_Material provided_:

++++++++++++++++++++

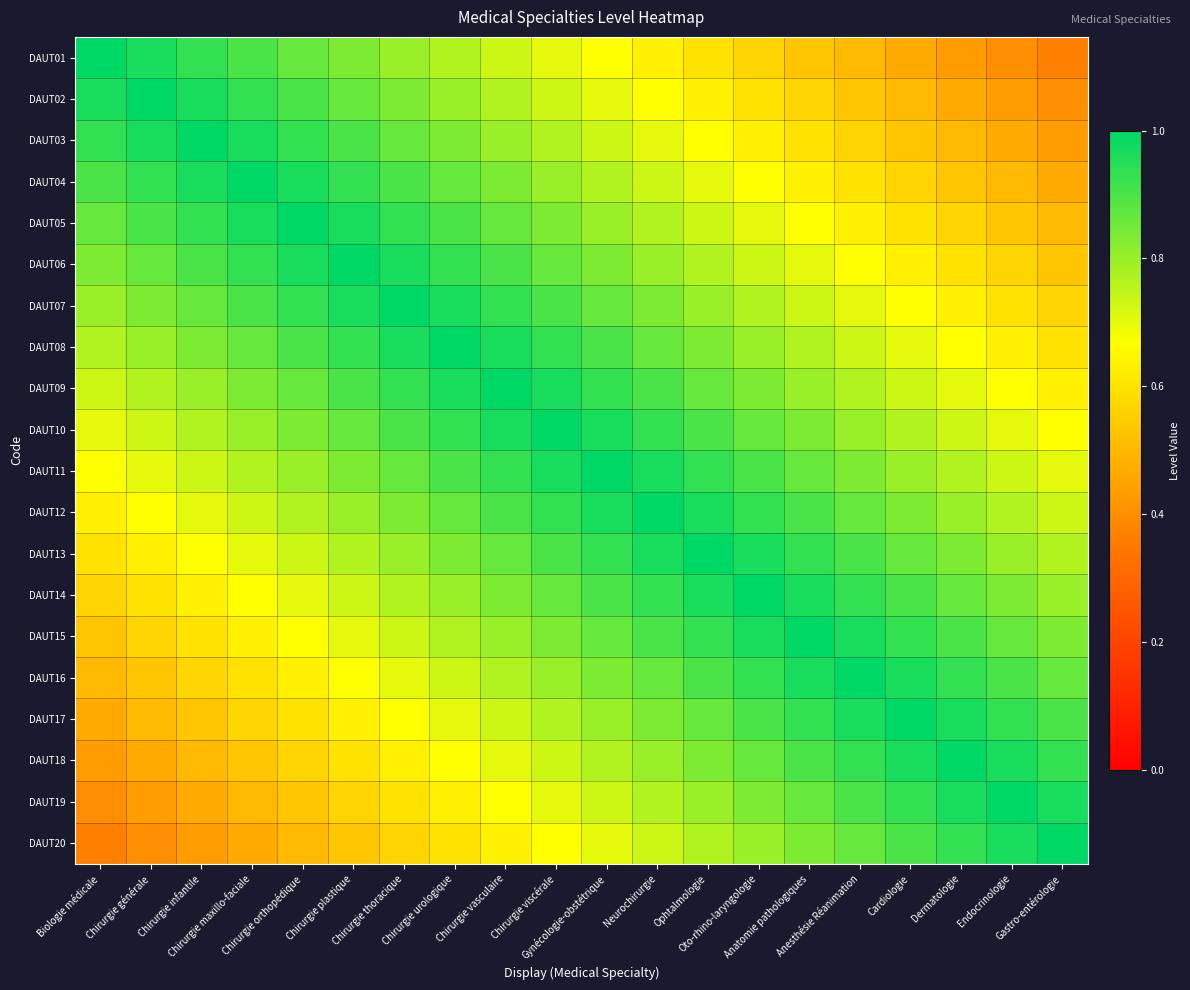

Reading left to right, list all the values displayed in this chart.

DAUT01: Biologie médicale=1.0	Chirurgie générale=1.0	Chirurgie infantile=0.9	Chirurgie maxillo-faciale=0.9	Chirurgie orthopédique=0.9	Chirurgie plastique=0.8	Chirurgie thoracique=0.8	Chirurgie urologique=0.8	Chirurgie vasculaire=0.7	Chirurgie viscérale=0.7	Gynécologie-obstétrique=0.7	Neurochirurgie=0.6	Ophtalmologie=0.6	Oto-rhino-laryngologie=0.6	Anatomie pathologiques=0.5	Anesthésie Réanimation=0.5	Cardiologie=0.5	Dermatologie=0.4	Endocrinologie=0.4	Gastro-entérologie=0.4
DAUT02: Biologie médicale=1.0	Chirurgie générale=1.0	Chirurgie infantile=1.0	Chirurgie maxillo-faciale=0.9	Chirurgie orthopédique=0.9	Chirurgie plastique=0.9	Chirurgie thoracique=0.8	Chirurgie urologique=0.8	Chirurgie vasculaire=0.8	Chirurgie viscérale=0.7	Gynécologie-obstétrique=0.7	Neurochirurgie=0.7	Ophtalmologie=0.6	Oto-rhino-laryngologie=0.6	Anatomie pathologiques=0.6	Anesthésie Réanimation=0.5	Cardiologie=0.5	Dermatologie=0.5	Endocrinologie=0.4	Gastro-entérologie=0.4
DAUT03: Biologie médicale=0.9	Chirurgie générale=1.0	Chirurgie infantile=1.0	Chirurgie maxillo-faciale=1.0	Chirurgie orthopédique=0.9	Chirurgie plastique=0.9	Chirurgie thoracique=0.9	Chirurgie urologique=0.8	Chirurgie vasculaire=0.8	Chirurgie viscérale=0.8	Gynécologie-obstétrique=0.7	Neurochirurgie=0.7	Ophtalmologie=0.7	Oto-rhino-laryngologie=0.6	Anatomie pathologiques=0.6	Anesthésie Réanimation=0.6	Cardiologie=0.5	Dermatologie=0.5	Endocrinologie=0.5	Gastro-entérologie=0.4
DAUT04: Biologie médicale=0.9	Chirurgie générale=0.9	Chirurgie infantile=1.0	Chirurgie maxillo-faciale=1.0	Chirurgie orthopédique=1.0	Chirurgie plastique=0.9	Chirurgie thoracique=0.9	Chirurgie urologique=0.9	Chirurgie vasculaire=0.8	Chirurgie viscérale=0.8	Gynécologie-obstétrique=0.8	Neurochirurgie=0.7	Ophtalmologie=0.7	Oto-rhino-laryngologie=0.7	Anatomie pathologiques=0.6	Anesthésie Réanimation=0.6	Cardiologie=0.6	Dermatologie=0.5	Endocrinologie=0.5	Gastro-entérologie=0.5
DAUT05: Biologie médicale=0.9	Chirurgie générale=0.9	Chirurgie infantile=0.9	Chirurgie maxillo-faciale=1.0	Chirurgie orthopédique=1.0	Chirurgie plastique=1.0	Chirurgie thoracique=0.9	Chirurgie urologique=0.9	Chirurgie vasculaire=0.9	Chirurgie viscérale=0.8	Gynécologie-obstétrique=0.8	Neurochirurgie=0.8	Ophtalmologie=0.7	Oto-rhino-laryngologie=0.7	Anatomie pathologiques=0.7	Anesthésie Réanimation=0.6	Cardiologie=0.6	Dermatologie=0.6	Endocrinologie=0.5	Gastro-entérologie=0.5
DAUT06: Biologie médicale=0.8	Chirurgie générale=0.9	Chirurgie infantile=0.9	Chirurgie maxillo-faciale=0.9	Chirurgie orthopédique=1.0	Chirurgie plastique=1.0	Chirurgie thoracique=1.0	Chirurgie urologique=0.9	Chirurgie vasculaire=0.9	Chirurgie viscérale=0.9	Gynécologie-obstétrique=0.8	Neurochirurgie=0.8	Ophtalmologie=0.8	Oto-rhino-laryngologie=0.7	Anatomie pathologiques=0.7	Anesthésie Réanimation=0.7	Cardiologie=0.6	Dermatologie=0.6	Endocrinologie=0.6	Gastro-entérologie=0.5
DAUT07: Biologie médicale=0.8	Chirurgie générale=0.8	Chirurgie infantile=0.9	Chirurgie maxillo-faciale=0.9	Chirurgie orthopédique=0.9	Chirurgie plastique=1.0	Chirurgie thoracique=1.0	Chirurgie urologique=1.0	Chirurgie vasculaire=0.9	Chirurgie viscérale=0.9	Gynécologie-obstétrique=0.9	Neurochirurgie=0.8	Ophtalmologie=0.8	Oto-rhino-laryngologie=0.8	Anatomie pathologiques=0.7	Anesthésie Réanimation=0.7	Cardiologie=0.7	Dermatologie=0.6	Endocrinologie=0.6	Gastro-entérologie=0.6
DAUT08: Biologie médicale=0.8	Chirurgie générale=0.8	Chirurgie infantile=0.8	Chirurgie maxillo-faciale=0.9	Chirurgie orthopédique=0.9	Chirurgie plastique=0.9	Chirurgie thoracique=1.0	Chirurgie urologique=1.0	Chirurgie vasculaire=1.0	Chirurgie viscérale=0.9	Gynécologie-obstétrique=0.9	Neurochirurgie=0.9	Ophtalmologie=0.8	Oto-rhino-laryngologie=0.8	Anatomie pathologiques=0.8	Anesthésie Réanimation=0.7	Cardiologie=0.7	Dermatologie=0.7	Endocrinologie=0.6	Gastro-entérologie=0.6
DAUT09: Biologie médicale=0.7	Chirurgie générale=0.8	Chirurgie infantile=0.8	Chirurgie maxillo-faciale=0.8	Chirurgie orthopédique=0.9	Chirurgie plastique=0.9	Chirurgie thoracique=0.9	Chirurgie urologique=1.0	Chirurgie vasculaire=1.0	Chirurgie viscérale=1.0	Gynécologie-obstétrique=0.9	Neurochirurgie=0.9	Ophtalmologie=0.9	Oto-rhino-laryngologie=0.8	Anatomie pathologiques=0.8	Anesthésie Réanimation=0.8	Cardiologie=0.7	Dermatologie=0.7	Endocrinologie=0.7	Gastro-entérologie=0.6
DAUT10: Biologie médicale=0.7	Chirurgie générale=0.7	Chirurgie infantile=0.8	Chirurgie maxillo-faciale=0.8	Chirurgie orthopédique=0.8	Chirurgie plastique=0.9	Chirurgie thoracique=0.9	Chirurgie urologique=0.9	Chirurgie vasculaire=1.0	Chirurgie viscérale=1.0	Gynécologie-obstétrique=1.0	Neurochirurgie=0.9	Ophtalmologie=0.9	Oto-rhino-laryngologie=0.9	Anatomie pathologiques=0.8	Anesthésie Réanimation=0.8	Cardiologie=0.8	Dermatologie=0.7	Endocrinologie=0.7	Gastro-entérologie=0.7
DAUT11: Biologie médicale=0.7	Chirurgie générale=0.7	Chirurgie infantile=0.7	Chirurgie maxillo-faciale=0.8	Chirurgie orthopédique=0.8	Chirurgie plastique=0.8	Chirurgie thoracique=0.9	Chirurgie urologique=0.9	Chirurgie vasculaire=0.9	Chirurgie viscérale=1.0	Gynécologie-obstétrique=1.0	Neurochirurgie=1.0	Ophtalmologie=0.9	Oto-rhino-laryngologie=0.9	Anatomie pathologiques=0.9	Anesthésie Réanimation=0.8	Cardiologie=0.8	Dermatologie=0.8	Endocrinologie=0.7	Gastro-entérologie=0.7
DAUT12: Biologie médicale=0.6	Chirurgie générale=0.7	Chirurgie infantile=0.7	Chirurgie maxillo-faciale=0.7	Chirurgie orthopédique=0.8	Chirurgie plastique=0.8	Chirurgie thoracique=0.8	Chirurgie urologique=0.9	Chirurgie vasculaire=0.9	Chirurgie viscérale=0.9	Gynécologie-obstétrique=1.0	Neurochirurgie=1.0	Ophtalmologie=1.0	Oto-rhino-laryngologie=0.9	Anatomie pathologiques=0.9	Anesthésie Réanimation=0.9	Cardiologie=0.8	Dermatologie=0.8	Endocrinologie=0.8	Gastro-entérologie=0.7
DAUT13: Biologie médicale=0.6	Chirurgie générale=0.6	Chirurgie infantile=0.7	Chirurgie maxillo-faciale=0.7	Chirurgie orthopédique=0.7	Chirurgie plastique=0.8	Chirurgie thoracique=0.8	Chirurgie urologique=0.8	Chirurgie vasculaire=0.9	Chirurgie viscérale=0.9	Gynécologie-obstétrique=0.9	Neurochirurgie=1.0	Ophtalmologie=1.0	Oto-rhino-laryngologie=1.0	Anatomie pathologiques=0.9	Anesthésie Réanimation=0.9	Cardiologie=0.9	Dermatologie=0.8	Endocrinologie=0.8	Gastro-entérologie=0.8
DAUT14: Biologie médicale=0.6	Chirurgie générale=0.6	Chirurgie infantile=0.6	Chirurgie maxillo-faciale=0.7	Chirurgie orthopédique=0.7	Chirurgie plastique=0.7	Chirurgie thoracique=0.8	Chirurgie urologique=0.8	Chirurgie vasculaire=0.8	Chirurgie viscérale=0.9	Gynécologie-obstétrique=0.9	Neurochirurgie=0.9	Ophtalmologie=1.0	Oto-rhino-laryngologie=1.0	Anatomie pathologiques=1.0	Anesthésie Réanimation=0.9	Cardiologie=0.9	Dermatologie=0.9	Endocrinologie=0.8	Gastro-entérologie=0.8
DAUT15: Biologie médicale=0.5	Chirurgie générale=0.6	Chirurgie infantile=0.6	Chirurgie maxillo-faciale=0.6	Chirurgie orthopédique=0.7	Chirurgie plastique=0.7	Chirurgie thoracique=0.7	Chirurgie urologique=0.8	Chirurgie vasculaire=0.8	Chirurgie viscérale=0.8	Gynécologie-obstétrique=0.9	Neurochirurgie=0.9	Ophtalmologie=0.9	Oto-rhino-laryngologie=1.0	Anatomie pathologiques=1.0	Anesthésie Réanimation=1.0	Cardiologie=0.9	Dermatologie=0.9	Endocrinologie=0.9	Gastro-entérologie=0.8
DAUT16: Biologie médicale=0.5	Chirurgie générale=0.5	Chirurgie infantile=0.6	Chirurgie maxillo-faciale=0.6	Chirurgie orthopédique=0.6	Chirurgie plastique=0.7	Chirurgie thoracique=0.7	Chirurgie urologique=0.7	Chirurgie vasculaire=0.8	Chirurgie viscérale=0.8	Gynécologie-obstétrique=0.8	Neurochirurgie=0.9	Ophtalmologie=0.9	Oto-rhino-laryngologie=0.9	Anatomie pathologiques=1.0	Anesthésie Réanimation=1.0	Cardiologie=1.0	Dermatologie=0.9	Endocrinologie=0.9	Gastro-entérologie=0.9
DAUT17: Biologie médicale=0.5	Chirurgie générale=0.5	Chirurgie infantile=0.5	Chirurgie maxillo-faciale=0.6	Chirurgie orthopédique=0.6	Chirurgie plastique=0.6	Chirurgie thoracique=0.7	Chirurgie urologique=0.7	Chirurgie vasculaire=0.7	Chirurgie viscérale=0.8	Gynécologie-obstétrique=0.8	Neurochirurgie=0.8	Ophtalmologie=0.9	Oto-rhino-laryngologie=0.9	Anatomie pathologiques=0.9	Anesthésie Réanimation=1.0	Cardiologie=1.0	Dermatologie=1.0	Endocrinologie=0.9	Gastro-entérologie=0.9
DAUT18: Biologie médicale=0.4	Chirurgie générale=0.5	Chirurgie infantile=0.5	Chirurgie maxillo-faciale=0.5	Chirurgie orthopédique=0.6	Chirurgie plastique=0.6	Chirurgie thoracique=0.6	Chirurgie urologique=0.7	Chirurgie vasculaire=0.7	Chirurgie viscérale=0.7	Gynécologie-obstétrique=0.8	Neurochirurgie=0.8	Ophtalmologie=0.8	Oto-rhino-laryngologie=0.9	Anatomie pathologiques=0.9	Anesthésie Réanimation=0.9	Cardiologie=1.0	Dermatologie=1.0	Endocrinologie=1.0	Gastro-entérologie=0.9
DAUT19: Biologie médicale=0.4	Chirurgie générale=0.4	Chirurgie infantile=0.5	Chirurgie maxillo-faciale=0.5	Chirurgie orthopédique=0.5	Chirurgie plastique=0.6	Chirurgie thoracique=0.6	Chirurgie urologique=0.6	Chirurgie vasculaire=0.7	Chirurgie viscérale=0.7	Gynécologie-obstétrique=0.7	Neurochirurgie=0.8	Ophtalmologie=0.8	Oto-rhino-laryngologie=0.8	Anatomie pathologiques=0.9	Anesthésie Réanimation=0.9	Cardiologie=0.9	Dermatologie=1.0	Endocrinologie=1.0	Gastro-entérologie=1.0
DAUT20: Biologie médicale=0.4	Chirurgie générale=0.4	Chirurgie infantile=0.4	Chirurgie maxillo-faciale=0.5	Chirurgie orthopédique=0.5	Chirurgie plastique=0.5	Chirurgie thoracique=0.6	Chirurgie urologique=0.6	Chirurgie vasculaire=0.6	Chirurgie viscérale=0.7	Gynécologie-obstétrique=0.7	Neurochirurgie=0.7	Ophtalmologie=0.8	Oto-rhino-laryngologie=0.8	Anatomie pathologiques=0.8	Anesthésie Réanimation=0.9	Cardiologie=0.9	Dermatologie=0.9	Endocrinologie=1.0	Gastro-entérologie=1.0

++++++++++++++++++++

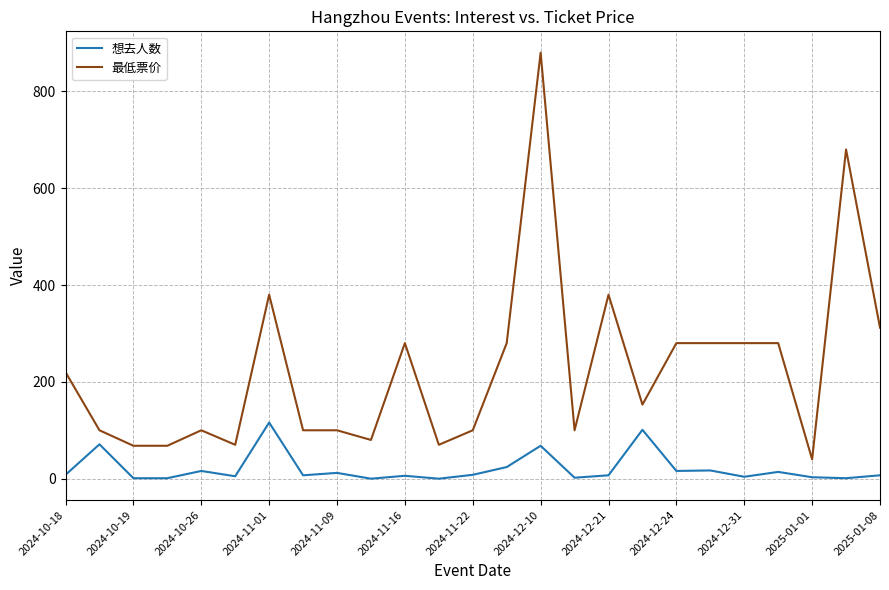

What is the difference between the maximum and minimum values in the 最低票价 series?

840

++++++++++++++++++++

_What to produce_:
Which lines in the items above contain the string "values"? Copy every one of them in full, counting a match only when the case is the same.

_Written solution_:
Reading left to right, list all the values displayed in this chart.
What is the difference between the maximum and minimum values in the 最低票价 series?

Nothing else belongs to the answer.